## Prompt
Beneath this instruction is a block of data; output from it exactly the lines that run from the one containing "Sellnow, Deanna D., Lane, Derek" through the one containing "Sellnow, Timothy L., & Littlefield, Robert S. (2005).", inclusive.
Data for this exercise: Begin
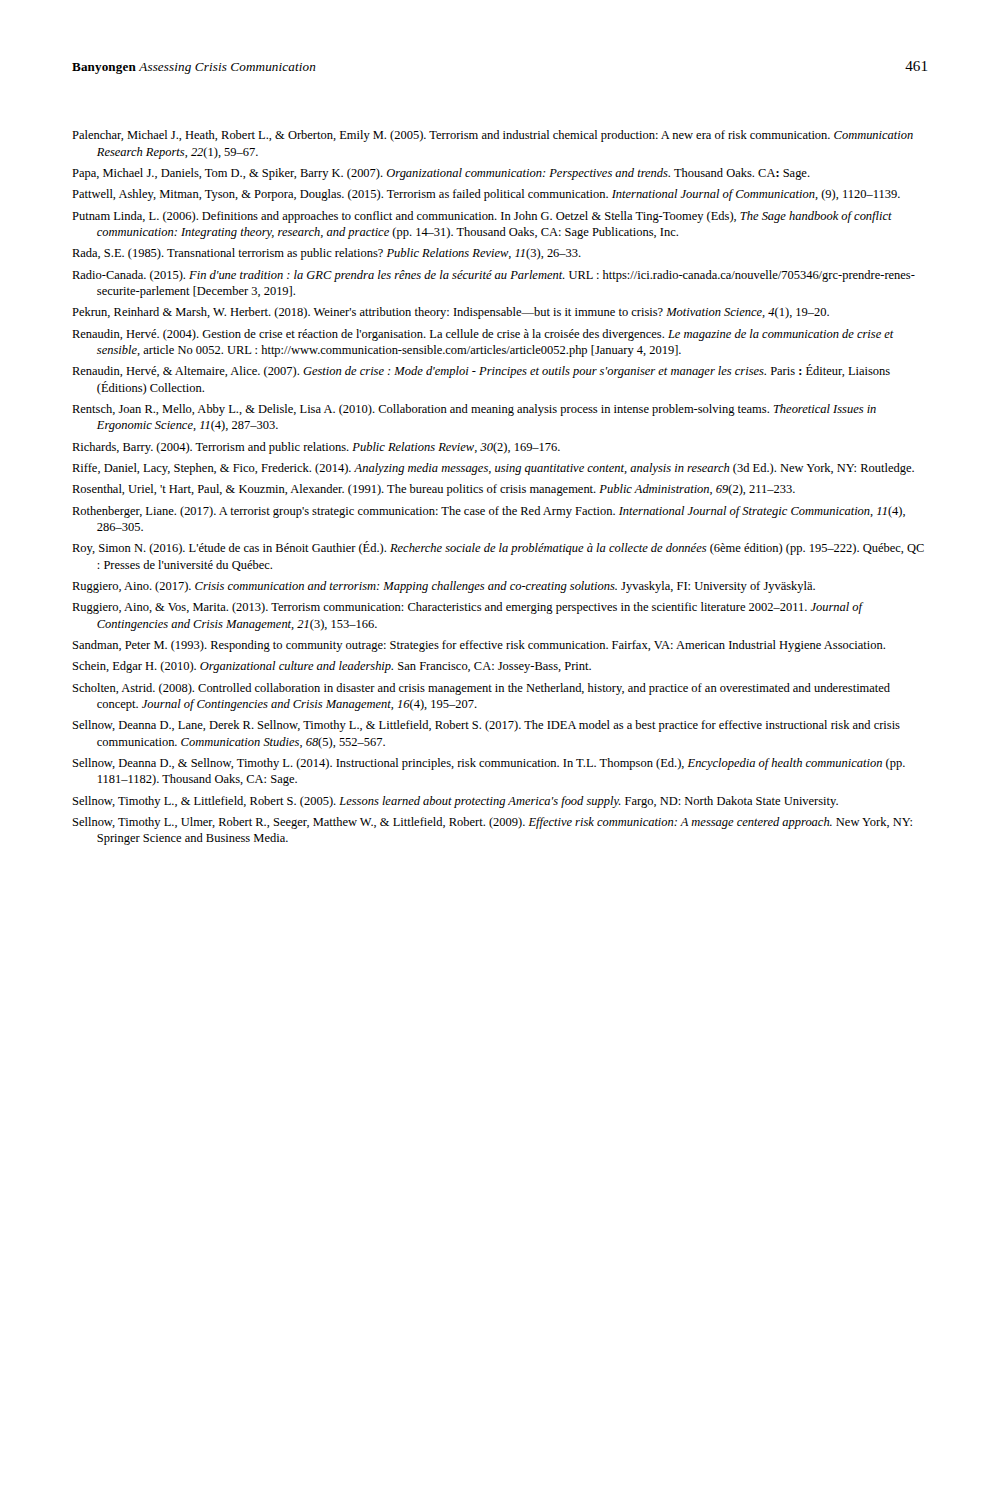Banyongen Assessing Crisis Communication
461
Palenchar, Michael J., Heath, Robert L., & Orberton, Emily M. (2005). Terrorism and industrial chemical production: A new era of risk communication. Communication Research Reports, 22(1), 59–67.
Papa, Michael J., Daniels, Tom D., & Spiker, Barry K. (2007). Organizational communication: Perspectives and trends. Thousand Oaks. CA: Sage.
Pattwell, Ashley, Mitman, Tyson, & Porpora, Douglas. (2015). Terrorism as failed political communication. International Journal of Communication, (9), 1120–1139.
Putnam Linda, L. (2006). Definitions and approaches to conflict and communication. In John G. Oetzel & Stella Ting-Toomey (Eds), The Sage handbook of conflict communication: Integrating theory, research, and practice (pp. 14–31). Thousand Oaks, CA: Sage Publications, Inc.
Rada, S.E. (1985). Transnational terrorism as public relations? Public Relations Review, 11(3), 26–33.
Radio-Canada. (2015). Fin d'une tradition : la GRC prendra les rênes de la sécurité au Parlement. URL : https://ici.radio-canada.ca/nouvelle/705346/grc-prendre-renes-securite-parlement [December 3, 2019].
Pekrun, Reinhard & Marsh, W. Herbert. (2018). Weiner's attribution theory: Indispensable—but is it immune to crisis? Motivation Science, 4(1), 19–20.
Renaudin, Hervé. (2004). Gestion de crise et réaction de l'organisation. La cellule de crise à la croisée des divergences. Le magazine de la communication de crise et sensible, article No 0052. URL : http://www.communication-sensible.com/articles/article0052.php [January 4, 2019].
Renaudin, Hervé, & Altemaire, Alice. (2007). Gestion de crise : Mode d'emploi - Principes et outils pour s'organiser et manager les crises. Paris : Éditeur, Liaisons (Éditions) Collection.
Rentsch, Joan R., Mello, Abby L., & Delisle, Lisa A. (2010). Collaboration and meaning analysis process in intense problem-solving teams. Theoretical Issues in Ergonomic Science, 11(4), 287–303.
Richards, Barry. (2004). Terrorism and public relations. Public Relations Review, 30(2), 169–176.
Riffe, Daniel, Lacy, Stephen, & Fico, Frederick. (2014). Analyzing media messages, using quantitative content, analysis in research (3d Ed.). New York, NY: Routledge.
Rosenthal, Uriel, 't Hart, Paul, & Kouzmin, Alexander. (1991). The bureau politics of crisis management. Public Administration, 69(2), 211–233.
Rothenberger, Liane. (2017). A terrorist group's strategic communication: The case of the Red Army Faction. International Journal of Strategic Communication, 11(4), 286–305.
Roy, Simon N. (2016). L'étude de cas in Bénoit Gauthier (Éd.). Recherche sociale de la problématique à la collecte de données (6ème édition) (pp. 195–222). Québec, QC : Presses de l'université du Québec.
Ruggiero, Aino. (2017). Crisis communication and terrorism: Mapping challenges and co-creating solutions. Jyvaskyla, FI: University of Jyväskylä.
Ruggiero, Aino, & Vos, Marita. (2013). Terrorism communication: Characteristics and emerging perspectives in the scientific literature 2002–2011. Journal of Contingencies and Crisis Management, 21(3), 153–166.
Sandman, Peter M. (1993). Responding to community outrage: Strategies for effective risk communication. Fairfax, VA: American Industrial Hygiene Association.
Schein, Edgar H. (2010). Organizational culture and leadership. San Francisco, CA: Jossey-Bass, Print.
Scholten, Astrid. (2008). Controlled collaboration in disaster and crisis management in the Netherland, history, and practice of an overestimated and underestimated concept. Journal of Contingencies and Crisis Management, 16(4), 195–207.
Sellnow, Deanna D., Lane, Derek R. Sellnow, Timothy L., & Littlefield, Robert S. (2017). The IDEA model as a best practice for effective instructional risk and crisis communication. Communication Studies, 68(5), 552–567.
Sellnow, Deanna D., & Sellnow, Timothy L. (2014). Instructional principles, risk communication. In T.L. Thompson (Ed.), Encyclopedia of health communication (pp. 1181–1182). Thousand Oaks, CA: Sage.
Sellnow, Timothy L., & Littlefield, Robert S. (2005). Lessons learned about protecting America's food supply. Fargo, ND: North Dakota State University.
Sellnow, Timothy L., Ulmer, Robert R., Seeger, Matthew W., & Littlefield, Robert. (2009). Effective risk communication: A message centered approach. New York, NY: Springer Science and Business Media.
Data for this exercise: End
## Output for this exercise
Sellnow, Deanna D., Lane, Derek R. Sellnow, Timothy L., & Littlefield, Robert S. (2017). The IDEA model as a best practice for effective instructional risk and crisis communication. Communication Studies, 68(5), 552–567.
Sellnow, Deanna D., & Sellnow, Timothy L. (2014). Instructional principles, risk communication. In T.L. Thompson (Ed.), Encyclopedia of health communication (pp. 1181–1182). Thousand Oaks, CA: Sage.
Sellnow, Timothy L., & Littlefield, Robert S. (2005). Lessons learned about protecting America's food supply. Fargo, ND: North Dakota State University.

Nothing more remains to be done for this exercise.